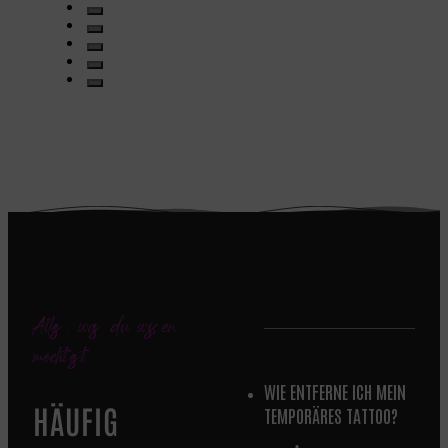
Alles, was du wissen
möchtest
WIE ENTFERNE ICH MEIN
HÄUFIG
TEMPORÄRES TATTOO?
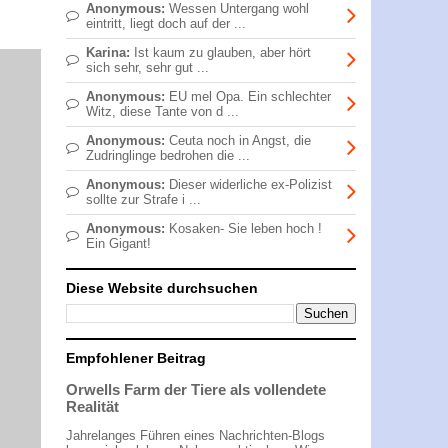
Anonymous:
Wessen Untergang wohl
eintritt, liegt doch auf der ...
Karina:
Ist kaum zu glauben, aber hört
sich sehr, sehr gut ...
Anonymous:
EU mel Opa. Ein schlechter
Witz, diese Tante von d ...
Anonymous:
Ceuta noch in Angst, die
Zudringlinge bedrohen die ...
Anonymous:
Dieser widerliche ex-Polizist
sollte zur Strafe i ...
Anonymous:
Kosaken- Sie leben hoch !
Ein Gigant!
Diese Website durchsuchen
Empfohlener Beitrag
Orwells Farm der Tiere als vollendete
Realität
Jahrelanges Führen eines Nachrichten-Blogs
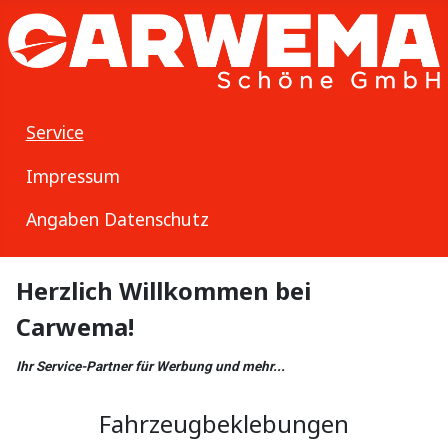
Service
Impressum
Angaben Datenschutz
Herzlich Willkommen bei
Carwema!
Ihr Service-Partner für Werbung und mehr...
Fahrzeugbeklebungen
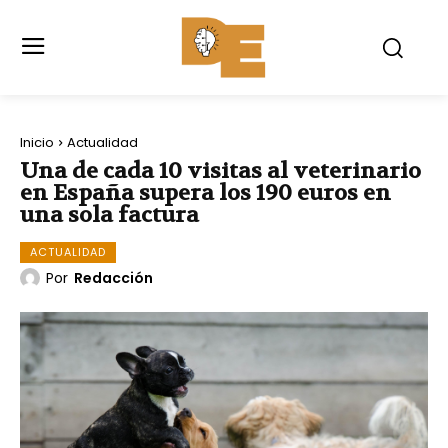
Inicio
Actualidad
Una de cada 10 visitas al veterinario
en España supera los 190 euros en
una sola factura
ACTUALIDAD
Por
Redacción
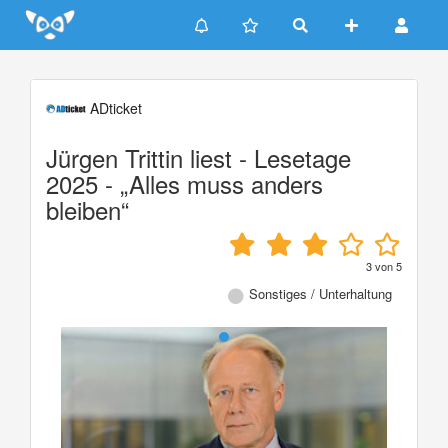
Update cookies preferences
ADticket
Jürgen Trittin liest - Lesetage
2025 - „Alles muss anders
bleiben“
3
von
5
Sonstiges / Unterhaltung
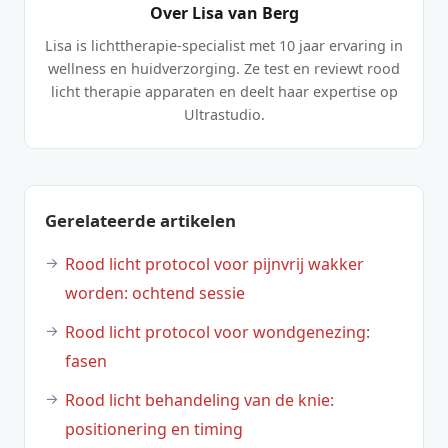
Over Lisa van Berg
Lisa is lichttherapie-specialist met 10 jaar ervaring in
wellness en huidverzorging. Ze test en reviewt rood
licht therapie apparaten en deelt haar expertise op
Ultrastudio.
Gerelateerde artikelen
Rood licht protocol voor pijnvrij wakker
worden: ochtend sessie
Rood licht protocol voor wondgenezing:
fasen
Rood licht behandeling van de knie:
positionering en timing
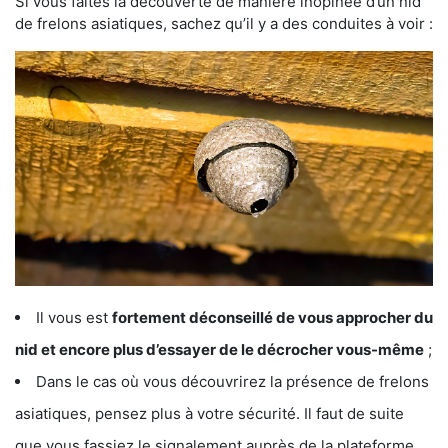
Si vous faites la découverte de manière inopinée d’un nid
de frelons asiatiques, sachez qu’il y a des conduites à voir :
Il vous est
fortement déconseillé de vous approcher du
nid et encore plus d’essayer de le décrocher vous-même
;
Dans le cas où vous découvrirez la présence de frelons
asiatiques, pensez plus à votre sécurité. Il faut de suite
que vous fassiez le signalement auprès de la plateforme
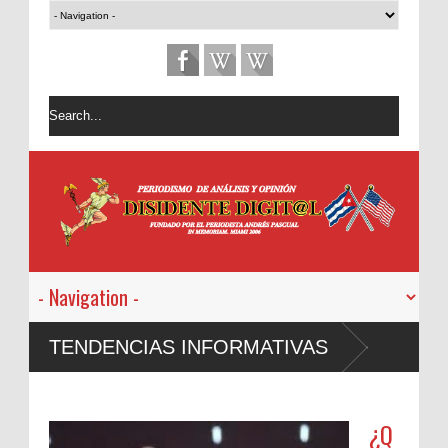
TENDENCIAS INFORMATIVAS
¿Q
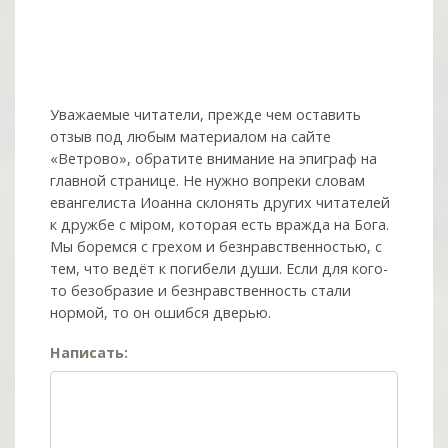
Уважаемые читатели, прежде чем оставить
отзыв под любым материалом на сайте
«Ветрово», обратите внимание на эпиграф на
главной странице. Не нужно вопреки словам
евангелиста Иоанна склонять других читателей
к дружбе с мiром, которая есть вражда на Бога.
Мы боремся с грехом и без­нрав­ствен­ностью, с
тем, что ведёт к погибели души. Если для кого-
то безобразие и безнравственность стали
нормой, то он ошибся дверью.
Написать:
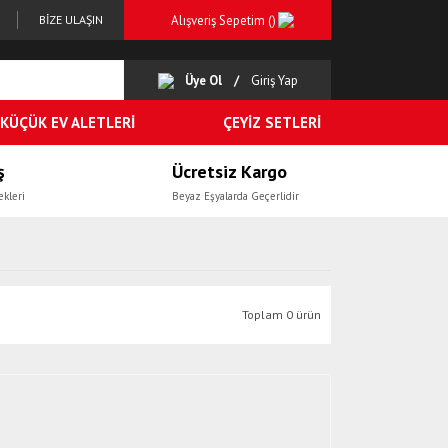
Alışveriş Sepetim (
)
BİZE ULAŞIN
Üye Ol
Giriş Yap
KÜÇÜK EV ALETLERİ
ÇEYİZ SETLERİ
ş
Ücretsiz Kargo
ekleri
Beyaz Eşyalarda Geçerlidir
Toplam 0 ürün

--

Your objective: Within the records, tally every line that contains the word "Service". Only the resulting number should be given.

Solution: 2